Click to buy on Amazon.comBatman/Grendel

This volume collects the two Batman/Grendel crossover series written and drawn by Matt Wagner. They are both canonical as far as Grendel is concerned, and they are both fucking awesome. The first one, where Batman meets Hunter Rose, is possibly one of the best Batman stories produced by anybody, for reasons both obvious and subtle. The second story finds the cyborg Grendel-Prime time traveling to Gotham City to retrieve the skull of Hunter Rose, no matter the cost. 

 

 

Click to buy on Amazon.comGrendel Cycle

This is the book you buy if you can't find any of the previous stories. Unfortunately, Grendel Cycle is also out of print!
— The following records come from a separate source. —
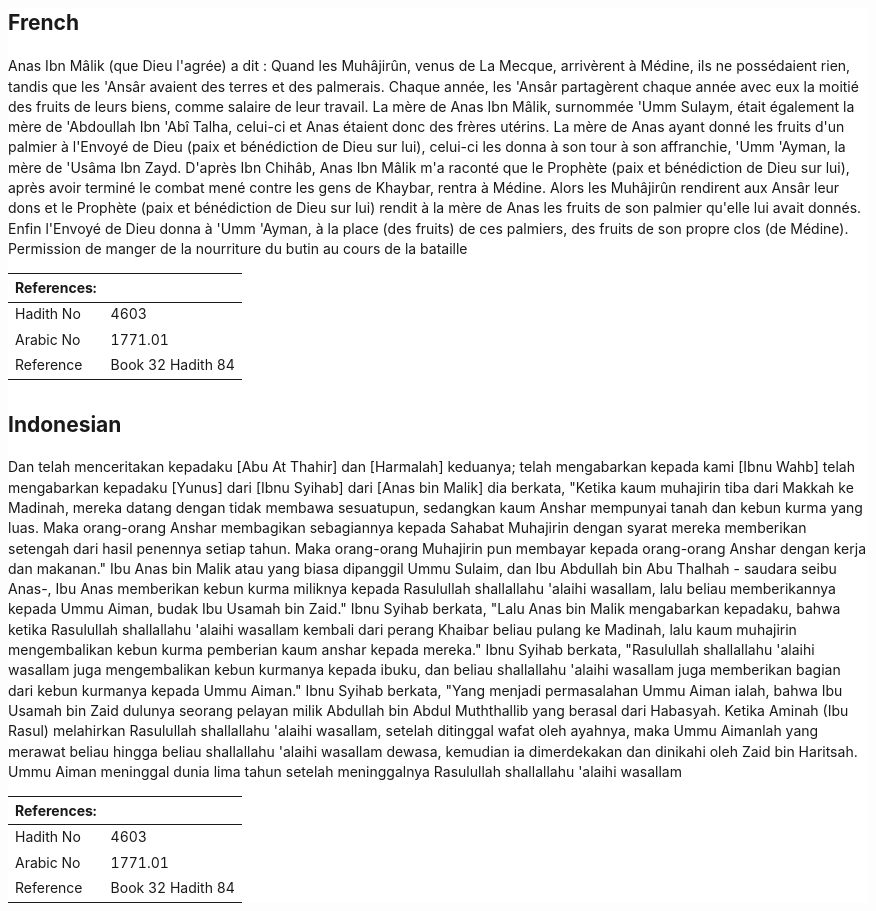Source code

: ## French


<div dir="ltr" lang="fr" style={{fontSize:'larger',backgroundColor:'#f8f9fa',padding:20}}>
Anas Ibn Mâlik (que Dieu l'agrée) a dit : Quand les Muhâjirûn, venus de La Mecque, arrivèrent à Médine, ils ne possédaient rien, tandis que les 'Ansâr avaient des terres et des palmerais. Chaque année, les 'Ansâr partagèrent chaque année avec eux la moitié des fruits de leurs biens, comme salaire de leur travail. La mère de Anas Ibn Mâlik, surnommée 'Umm Sulaym, était également la mère de 'Abdoullah Ibn 'Abî Talha, celui-ci et Anas étaient donc des frères utérins. La mère de Anas ayant donné les fruits d'un palmier à l'Envoyé de Dieu (paix et bénédiction de Dieu sur lui), celui-ci les donna à son tour à son affranchie, 'Umm 'Ayman, la mère de 'Usâma Ibn Zayd. D'après Ibn Chihâb, Anas Ibn Mâlik m'a raconté que le Prophète (paix et bénédiction de Dieu sur lui), après avoir terminé le combat mené contre les gens de Khaybar, rentra à Médine. Alors les Muhâjirûn rendirent aux Ansâr leur dons et le Prophète (paix et bénédiction de Dieu sur lui) rendit à la mère de Anas les fruits de son palmier qu'elle lui avait donnés. Enfin l'Envoyé de Dieu donna à 'Umm 'Ayman, à la place (des fruits) de ces palmiers, des fruits de son propre clos (de Médine). Permission de manger de la nourriture du butin au cours de la bataille
</div>
<div style={{backgroundColor:'#f8f9fa',padding:20, marginBottom: 10}}><table> <thead> <tr> <th>References:</th> <th></th> </tr> </thead> <tbody><tr><td>Hadith No</td><td>4603</td></tr><tr><td>Arabic No</td><td>1771.01</td></tr><tr><td>Reference</td><td>Book 32 Hadith 84</td></tr></tbody></table></div>

## Indonesian


<div dir="ltr" lang="id" style={{fontSize:'larger',backgroundColor:'#f8f9fa',padding:20}}>
Dan telah menceritakan kepadaku [Abu At Thahir] dan [Harmalah] keduanya; telah mengabarkan kepada kami [Ibnu Wahb] telah mengabarkan kepadaku [Yunus] dari [Ibnu Syihab] dari [Anas bin Malik] dia berkata, "Ketika kaum muhajirin tiba dari Makkah ke Madinah, mereka datang dengan tidak membawa sesuatupun, sedangkan kaum Anshar mempunyai tanah dan kebun kurma yang luas. Maka orang-orang Anshar membagikan sebagiannya kepada Sahabat Muhajirin dengan syarat mereka memberikan setengah dari hasil penennya setiap tahun. Maka orang-orang Muhajirin pun membayar kepada orang-orang Anshar dengan kerja dan makanan." Ibu Anas bin Malik atau yang biasa dipanggil Ummu Sulaim, dan Ibu Abdullah bin Abu Thalhah - saudara seibu Anas-, Ibu Anas memberikan kebun kurma miliknya kepada Rasulullah shallallahu 'alaihi wasallam, lalu beliau memberikannya kepada Ummu Aiman, budak Ibu Usamah bin Zaid." Ibnu Syihab berkata, "Lalu Anas bin Malik mengabarkan kepadaku, bahwa ketika Rasulullah shallallahu 'alaihi wasallam kembali dari perang Khaibar beliau pulang ke Madinah, lalu kaum muhajirin mengembalikan kebun kurma pemberian kaum anshar kepada mereka." Ibnu Syihab berkata, "Rasulullah shallallahu 'alaihi wasallam juga mengembalikan kebun kurmanya kepada ibuku, dan beliau shallallahu 'alaihi wasallam juga memberikan bagian dari kebun kurmanya kepada Ummu Aiman." Ibnu Syihab berkata, "Yang menjadi permasalahan Ummu Aiman ialah, bahwa Ibu Usamah bin Zaid dulunya seorang pelayan milik Abdullah bin Abdul Muththallib yang berasal dari Habasyah. Ketika Aminah (Ibu Rasul) melahirkan Rasulullah shallallahu 'alaihi wasallam, setelah ditinggal wafat oleh ayahnya, maka Ummu Aimanlah yang merawat beliau hingga beliau shallallahu 'alaihi wasallam dewasa, kemudian ia dimerdekakan dan dinikahi oleh Zaid bin Haritsah. Ummu Aiman meninggal dunia lima tahun setelah meninggalnya Rasulullah shallallahu 'alaihi wasallam
</div>
<div style={{backgroundColor:'#f8f9fa',padding:20, marginBottom: 10}}><table> <thead> <tr> <th>References:</th> <th></th> </tr> </thead> <tbody><tr><td>Hadith No</td><td>4603</td></tr><tr><td>Arabic No</td><td>1771.01</td></tr><tr><td>Reference</td><td>Book 32 Hadith 84</td></tr></tbody></table></div>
Grendel Cycle is basically a sourcebook for the mythos of Grendel, summarizing the major movements of the epic alongside new artwork by the series' key collaborators. The book is extremely helpful and worth seeking out, especially for the eight-page Grendel primer by Wagner, which is one of my all-time favorite bits of comic book storytelling. 

 

 

Click to buy on Amazon.comGrendel Archives

Before Wagner tightened the focus on the Grendel concept in Devil by the Deed, he created some little black-and-white Grendel comics in the form of now-defunct publisher Comico's Primer #2 and Grendel #1-3. These stories are the first appearances of Hunter Rose as well as Wagner's first published work. Not necessarily canonical, the material reprinted in Grendel Archives is quite good despite its relative unsophistication, and serious Grendel fans will enjoy watching the creator and character take their first steps together.